Two other immediate thoughts:
* I don't like the scout build at all, especially for such a low production start. If barbarians pop up in higher than average numbers, you're left with a single warrior that can function militarily paired with a capital that has almost no production capability. Better hope nothing unexpected happens in that scenario. I know that some people love the scout opening but I much prefer an early warrior who can actually fight and clear barb camps. (I do think scout first is better than slinger first; slingers are terrible at revealing the map and they wilt instantly in melee combat with their base 5 strength.) You probably want to follow up the initial unit with a builder into a settler, then get more military after the settler finishes and Agoge can be slotted into place. So that's why I think the scout opening is bad: the timings don't line up very well for the build queue and you're forced to either slow down the growth curve with a second early unit or stick with a single warrior for far too long.

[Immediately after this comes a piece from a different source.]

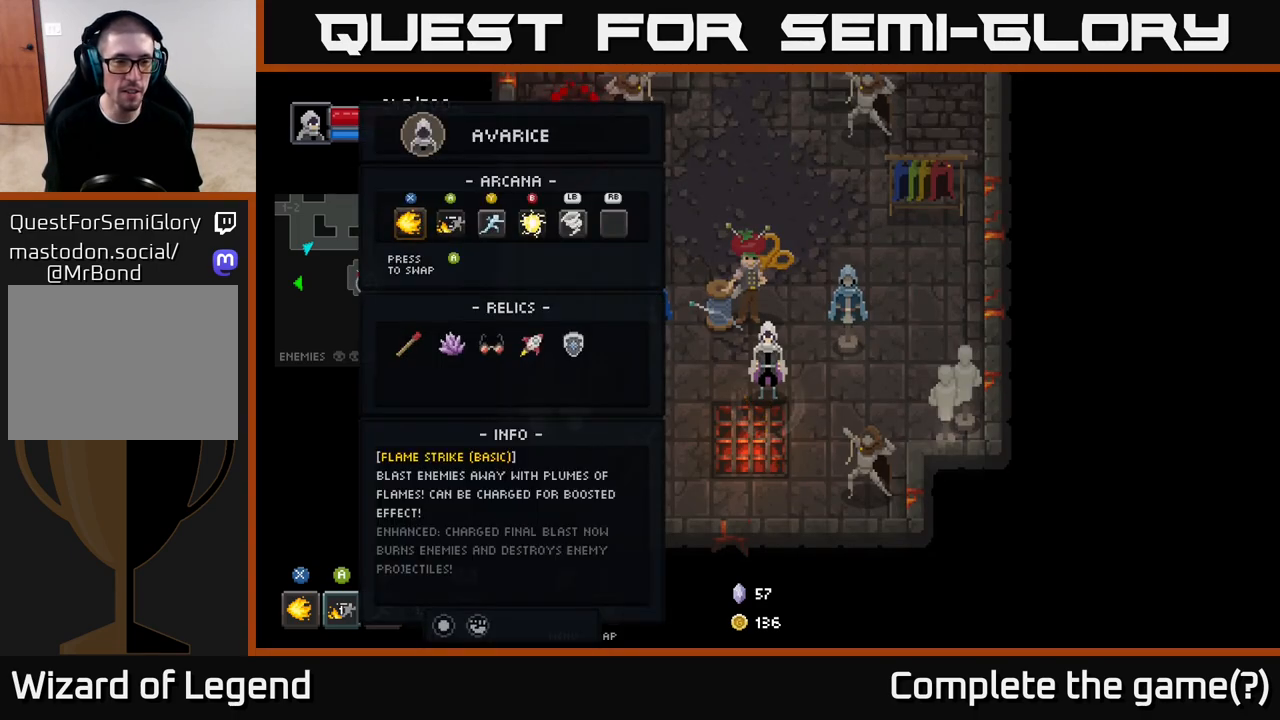
{"buttons": [], "left_stick": "center", "right_stick": "center", "events": [[217, "left_stick", "up-right"], [350, "left_stick", "center"], [367, "B", "down"], [483, "B", "up"]]}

* Why is the initial research into Pottery? Surely Animal Husbandry is a far better initial choice, right? It's needed for the sheep anyway (at least one builder charge is guaranteed to be used on a sheep) and the tech also reveals horses. If there are horses anywhere near this capital, that's a very big deal indeed! Is there a need for Pottery here that I'm missing (?)
* Followup to TheArchduke's post: early rushes are bad in Gathering Storm because of the loyalty penalty. See the suboptimal/pindicator war from PBEM17 for the textbook example of this. Early wars can only burn down cities, not capture them, and that's no good in a game with five players. It's way too easy to drag out and stalemate a war with cheap archers/horses/swords and then you've only destroyed your own game to no purpose, again like suboptimal in PBEM17. Comparisons to any pre-Gathering Storm PBEM games are pointless because defenses have been significantly buffed since then and the (horrible) loyalty mechanic added. The only successful early conquest we've seen in Gathering Storm was Alhambram using the broken city state levies from Hungary and Chevalier won't have that as an option here. I think heading down that road would be a mistake.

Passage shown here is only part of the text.